Transformations (career)
You can transform your career if you are willing to examine who
you are, to explore the real options available to you, and to organize
a campaign to get where you discover you want to be. See assessment,
options exploration research, implementation.
Trained
Incapacity
The more formal training, schooling, and advanced education each
of us receives, the more we are unable to achieve practical results
in mundane but necessary pursuits, and the less versatile we become.
The result is a pervasive decline in broad-band competencies. In
effect, by strengthening one muscle or set of skills, we become
muscle-bound in one set of skills, and enfeebled or atrophied in
other (perhaps more practical or street smart) skills. We need to
understand the anatomy of the atrophied muscles.
Transferable skills
These are skills that you may transfer to other careers. Example:
if you enjoy writing briefs, you may enjoy writing novels. Example:
if you enjoy organizing and planning and scheduling a vacation,
you may enjoy managing people and projects. If you enjoy using your
computer to process complex tasks, you may enjoy using your computer
for other projects such as implementing programs. If you enjoy doing
research in one field, you may enjoy it another field.
Use/misuse
of Internet
Get real before you go virtual. Most human communication is non-verbal.
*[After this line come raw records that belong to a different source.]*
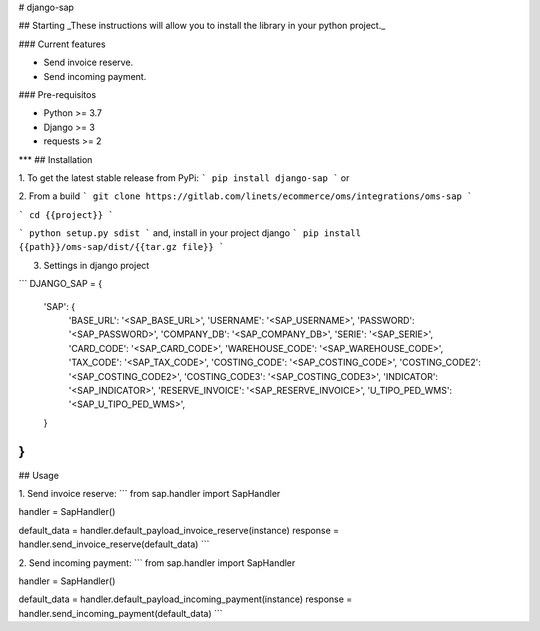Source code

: 
# django-sap

## Starting
_These instructions will allow you to install the library in your python project._

### Current features

-   Send invoice reserve.
-   Send incoming payment.

### Pre-requisitos

-   Python >= 3.7
-   Django >= 3
-   requests >= 2
***
## Installation

1. To get the latest stable release from PyPi:
```
pip install django-sap
```
or

2. From a build
```
git clone https://gitlab.com/linets/ecommerce/oms/integrations/oms-sap
```

```
cd {{project}}
```

```
python setup.py sdist
```
and, install in your project django
```
pip install {{path}}/oms-sap/dist/{{tar.gz file}}
```

3. Settings in django project

```
DJANGO_SAP = {
    'SAP': {
        'BASE_URL': '<SAP_BASE_URL>',
        'USERNAME': '<SAP_USERNAME>',
        'PASSWORD': '<SAP_PASSWORD>',
        'COMPANY_DB': '<SAP_COMPANY_DB>',
        'SERIE': '<SAP_SERIE>',
        'CARD_CODE': '<SAP_CARD_CODE>',
        'WAREHOUSE_CODE': '<SAP_WAREHOUSE_CODE>',
        'TAX_CODE': '<SAP_TAX_CODE>',
        'COSTING_CODE': '<SAP_COSTING_CODE>',
        'COSTING_CODE2': '<SAP_COSTING_CODE2>',
        'COSTING_CODE3': '<SAP_COSTING_CODE3>',
        'INDICATOR': '<SAP_INDICATOR>',
        'RESERVE_INVOICE': '<SAP_RESERVE_INVOICE>',
        'U_TIPO_PED_WMS': '<SAP_U_TIPO_PED_WMS>',
    }
}
```

## Usage

1. Send invoice reserve:
```
from sap.handler import SapHandler

handler = SapHandler()

default_data = handler.default_payload_invoice_reserve(instance)
response = handler.send_invoice_reserve(default_data)
```


2. Send incoming payment:
```
from sap.handler import SapHandler

handler = SapHandler()

default_data = handler.default_payload_incoming_payment(instance)
response = handler.send_incoming_payment(default_data)
```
Therefore, you will get further in a networking effort by meeting
face-to-face, than if you communicate by phone or by e-mail.
Values
Values are those human needs, ingredients of work, and qualities
of life that we cherish, such as: collegiality; growth potential;
opportunity to be social useful; intellectual challenge; stimulating
work; control over our work schedule; location of work; compensation;
shared purpose; team work; and so on. We usually rank order these,
with some at very high priority, and others at lower priority. To
enjoy ones career, these priorities must be an integral part of
the career transition equation.
Web
A web is a network of contacts or intimately connected social system.
The World Wide Web is an electronic extension of this social and
information network.
XML, XHTML
Extensible markup language, extensible hypertext markup language.
These systems of computer language allow constant transitions to
and from a given document text or image, to other texts or images,
as the following examples: Network, Contact.
"Yes, but"
This is the way educated people object to an assertion they find
debatable or disagreeable. Objections may arise because the individual
is trained to be a skeptic (lawyer, doctor, scientist), likes to
debate, or actually learns from the process of disagreeing with
someone else.
Zone
In career transitions, an individual may feel a certain level of
comfort in staying in a future-less job or unpleasant career. The
comfort may be found in a large income, high status, or other benefits
that are difficult to give up: a comfort zone. When the discomfort
overwhelms and when risk appears to be manageable, we can begin
to see how to leave our career comfort zone and move forward.